Stable flow-induced expression of KLK10 inhibits endothelial inflammation and atherosclerosis

Abstract

Atherosclerosis preferentially occurs in arterial regions exposed to disturbed blood flow (d-flow), while regions exposed to stable flow (s-flow) are protected. The proatherogenic and atheroprotective effects of d-flow and s-flow are mediated in part by the global changes in endothelial cell (EC) gene expression, which regulates endothelial dysfunction, inflammation, and atherosclerosis. Previously, we identified kallikrein-related peptidase 10 (Klk10, a secreted serine protease) as a flow-sensitive gene in mouse arterial ECs, but its role in endothelial biology and atherosclerosis was unknown. Here, we show that KLK10 is upregulated under s-flow conditions and downregulated under d-flow conditions using in vivo mouse models and in vitro studies with cultured ECs. Single-cell RNA sequencing (scRNAseq) and scATAC sequencing (scATACseq) study using the partial carotid ligation mouse model showed flow-regulated Klk10 expression at the epigenomic and transcription levels. Functionally, KLK10 protected against d-flow-induced permeability dysfunction and inflammation in human artery ECs, as determined by NFκB activation, expression of vascular cell adhesion molecule 1 and intracellular adhesion molecule 1, and monocyte adhesion.

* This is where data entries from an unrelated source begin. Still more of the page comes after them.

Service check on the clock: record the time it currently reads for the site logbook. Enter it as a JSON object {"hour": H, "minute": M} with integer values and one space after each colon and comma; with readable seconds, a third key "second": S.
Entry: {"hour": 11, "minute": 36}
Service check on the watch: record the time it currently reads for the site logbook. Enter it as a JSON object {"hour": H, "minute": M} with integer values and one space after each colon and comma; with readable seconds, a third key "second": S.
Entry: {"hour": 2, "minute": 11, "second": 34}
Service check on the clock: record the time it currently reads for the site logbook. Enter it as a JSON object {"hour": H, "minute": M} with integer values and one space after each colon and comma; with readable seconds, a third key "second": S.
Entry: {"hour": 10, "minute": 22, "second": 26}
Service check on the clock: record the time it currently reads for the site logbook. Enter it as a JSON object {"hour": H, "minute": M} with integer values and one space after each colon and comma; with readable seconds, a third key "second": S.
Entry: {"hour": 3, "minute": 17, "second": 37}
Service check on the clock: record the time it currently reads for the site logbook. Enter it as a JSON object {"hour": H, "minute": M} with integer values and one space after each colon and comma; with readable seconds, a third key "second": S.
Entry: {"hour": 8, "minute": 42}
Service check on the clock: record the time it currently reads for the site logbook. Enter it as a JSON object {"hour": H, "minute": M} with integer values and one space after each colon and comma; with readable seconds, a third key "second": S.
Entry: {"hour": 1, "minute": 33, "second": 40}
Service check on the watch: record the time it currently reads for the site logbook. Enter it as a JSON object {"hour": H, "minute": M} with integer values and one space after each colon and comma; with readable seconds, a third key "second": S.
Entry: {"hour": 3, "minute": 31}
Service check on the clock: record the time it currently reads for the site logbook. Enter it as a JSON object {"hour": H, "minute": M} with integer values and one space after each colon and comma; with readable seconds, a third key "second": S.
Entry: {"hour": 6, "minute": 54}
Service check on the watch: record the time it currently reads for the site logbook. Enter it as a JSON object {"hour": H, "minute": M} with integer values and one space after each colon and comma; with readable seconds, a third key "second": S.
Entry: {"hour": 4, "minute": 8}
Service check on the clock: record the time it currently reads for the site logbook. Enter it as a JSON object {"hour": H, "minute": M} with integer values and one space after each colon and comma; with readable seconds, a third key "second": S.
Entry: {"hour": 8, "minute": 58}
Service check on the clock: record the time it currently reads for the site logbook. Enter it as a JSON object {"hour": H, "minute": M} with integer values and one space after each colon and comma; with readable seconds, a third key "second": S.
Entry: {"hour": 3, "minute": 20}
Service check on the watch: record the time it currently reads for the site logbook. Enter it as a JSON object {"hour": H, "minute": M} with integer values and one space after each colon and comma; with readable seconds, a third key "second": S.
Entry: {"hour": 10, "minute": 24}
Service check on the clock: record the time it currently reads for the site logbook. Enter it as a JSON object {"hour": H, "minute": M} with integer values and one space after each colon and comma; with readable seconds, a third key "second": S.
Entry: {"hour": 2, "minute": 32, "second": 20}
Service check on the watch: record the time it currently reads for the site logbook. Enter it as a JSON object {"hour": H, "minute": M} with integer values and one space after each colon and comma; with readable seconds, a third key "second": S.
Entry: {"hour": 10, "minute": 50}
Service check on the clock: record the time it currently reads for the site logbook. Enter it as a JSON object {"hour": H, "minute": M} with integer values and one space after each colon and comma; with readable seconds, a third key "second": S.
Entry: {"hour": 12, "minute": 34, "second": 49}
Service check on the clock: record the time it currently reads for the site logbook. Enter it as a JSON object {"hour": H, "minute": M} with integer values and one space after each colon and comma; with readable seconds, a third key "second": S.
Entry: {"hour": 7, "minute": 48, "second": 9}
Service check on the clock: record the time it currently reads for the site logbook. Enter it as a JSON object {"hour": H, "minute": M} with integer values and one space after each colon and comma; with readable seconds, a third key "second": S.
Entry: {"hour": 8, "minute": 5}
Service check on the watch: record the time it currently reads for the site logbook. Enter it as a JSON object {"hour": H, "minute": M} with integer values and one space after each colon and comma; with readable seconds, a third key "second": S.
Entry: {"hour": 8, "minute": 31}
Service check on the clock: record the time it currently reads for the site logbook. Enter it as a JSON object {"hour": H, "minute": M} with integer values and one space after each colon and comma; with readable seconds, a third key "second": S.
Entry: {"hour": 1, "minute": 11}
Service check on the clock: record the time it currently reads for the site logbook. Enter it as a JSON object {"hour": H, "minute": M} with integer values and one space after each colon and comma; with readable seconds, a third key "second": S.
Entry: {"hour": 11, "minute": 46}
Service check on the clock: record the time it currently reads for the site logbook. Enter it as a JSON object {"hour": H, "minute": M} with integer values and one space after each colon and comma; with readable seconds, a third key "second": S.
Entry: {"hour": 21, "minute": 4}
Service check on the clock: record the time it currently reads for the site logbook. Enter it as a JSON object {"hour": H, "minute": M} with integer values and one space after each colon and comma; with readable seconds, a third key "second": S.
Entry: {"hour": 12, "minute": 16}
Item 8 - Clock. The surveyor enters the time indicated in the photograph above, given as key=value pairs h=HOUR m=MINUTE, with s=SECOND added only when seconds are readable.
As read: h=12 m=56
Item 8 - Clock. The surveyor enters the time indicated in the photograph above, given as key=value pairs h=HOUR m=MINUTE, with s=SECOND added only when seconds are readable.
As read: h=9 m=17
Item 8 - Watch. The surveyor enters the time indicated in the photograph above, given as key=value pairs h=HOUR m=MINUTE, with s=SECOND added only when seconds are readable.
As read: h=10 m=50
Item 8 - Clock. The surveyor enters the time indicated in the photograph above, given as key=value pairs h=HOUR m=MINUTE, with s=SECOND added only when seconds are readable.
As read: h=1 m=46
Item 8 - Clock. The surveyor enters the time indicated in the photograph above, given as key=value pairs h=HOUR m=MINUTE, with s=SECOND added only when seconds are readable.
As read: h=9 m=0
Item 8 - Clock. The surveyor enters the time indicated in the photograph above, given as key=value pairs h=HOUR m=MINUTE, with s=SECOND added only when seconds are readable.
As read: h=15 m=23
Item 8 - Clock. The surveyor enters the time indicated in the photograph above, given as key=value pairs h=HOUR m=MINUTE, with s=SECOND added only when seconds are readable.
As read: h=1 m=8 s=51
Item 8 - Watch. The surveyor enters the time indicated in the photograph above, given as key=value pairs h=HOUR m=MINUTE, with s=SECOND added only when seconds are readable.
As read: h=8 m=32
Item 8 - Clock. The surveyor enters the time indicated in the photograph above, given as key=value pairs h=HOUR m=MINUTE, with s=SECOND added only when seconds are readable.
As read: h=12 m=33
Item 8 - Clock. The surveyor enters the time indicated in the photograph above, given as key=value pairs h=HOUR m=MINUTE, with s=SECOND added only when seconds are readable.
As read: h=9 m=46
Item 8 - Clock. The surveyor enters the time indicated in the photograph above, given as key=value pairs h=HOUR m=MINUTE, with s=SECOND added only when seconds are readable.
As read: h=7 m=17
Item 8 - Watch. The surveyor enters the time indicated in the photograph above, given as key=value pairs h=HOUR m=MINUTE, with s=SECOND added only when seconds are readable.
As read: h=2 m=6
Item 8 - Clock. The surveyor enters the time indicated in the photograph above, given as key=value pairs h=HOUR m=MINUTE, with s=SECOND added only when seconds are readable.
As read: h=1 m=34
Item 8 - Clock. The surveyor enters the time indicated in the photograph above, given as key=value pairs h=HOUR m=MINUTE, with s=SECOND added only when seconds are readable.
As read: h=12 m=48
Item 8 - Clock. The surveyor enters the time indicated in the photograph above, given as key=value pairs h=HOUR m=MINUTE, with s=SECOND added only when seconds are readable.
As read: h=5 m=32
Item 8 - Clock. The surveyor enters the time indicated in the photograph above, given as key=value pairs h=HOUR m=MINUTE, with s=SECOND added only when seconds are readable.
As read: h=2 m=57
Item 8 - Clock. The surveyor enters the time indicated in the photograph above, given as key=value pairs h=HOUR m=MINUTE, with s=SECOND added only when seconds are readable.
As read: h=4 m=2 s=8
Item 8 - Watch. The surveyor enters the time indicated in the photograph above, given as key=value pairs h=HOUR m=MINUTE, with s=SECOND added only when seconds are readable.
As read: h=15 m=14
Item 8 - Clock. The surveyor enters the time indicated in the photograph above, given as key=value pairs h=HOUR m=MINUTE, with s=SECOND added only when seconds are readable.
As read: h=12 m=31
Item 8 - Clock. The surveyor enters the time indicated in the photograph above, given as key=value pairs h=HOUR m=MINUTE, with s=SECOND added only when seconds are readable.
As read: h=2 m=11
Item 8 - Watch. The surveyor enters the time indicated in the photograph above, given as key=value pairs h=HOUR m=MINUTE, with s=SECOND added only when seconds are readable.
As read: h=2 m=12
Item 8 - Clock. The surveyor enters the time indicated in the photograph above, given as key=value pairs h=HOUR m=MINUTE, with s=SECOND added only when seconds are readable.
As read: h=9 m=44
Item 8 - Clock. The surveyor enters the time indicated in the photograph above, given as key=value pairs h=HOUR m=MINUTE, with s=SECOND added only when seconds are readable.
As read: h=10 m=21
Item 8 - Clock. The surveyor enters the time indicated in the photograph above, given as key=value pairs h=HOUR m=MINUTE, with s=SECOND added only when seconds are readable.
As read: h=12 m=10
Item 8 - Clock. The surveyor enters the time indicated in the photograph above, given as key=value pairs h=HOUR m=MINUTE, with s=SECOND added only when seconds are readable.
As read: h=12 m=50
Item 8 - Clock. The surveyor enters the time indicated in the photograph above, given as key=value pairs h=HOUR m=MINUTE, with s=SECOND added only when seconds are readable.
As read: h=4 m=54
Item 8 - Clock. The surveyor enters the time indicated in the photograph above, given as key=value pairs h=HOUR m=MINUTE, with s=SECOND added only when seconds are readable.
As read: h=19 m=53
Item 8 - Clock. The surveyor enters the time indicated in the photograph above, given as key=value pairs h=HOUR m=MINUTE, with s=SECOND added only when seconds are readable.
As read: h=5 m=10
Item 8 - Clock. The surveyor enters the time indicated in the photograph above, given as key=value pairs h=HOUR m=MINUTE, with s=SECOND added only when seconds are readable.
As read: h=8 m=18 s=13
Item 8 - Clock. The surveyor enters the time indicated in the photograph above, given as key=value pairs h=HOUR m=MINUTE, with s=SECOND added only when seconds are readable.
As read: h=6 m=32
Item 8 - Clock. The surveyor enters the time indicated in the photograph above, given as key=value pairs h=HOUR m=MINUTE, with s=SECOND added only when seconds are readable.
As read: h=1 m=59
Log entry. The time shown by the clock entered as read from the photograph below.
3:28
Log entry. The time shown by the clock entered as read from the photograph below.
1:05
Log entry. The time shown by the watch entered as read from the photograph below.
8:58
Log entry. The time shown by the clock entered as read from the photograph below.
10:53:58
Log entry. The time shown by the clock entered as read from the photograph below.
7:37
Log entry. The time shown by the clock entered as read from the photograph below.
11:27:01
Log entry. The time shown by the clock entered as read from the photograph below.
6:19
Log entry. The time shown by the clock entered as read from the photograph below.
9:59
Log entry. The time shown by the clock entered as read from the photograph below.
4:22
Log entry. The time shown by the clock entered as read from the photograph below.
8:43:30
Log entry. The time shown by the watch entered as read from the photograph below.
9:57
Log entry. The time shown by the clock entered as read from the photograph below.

Furthermore, treatment of mice in vivo with rKLK10 decreased arterial endothelial inflammation in d-flow regions. Additionally, rKLK10 injection or ultrasound-mediated transfection of Klk10-expressing plasmids inhibited atherosclerosis in Apoe^-/- mice. Moreover, KLK10 expression was significantly reduced in human coronary arteries with advanced atherosclerotic plaques compared to those with less severe plaques. KLK10 is a flow-sensitive endothelial protein that serves as an anti-inflammatory, barrier-protective, and anti-atherogenic factor.

Keywords: atherosclerosis; cell biology; endothelial cells; human; immunology; inflammation; kallikreins; mechanobiology; mouse; shear stress.

Figure 1.. KLK10 expression is suppressed by disturbed flow (d-flow) and elevated by stable flow (s-flow) in endothelial cells (ECs) in vitro and in vivo.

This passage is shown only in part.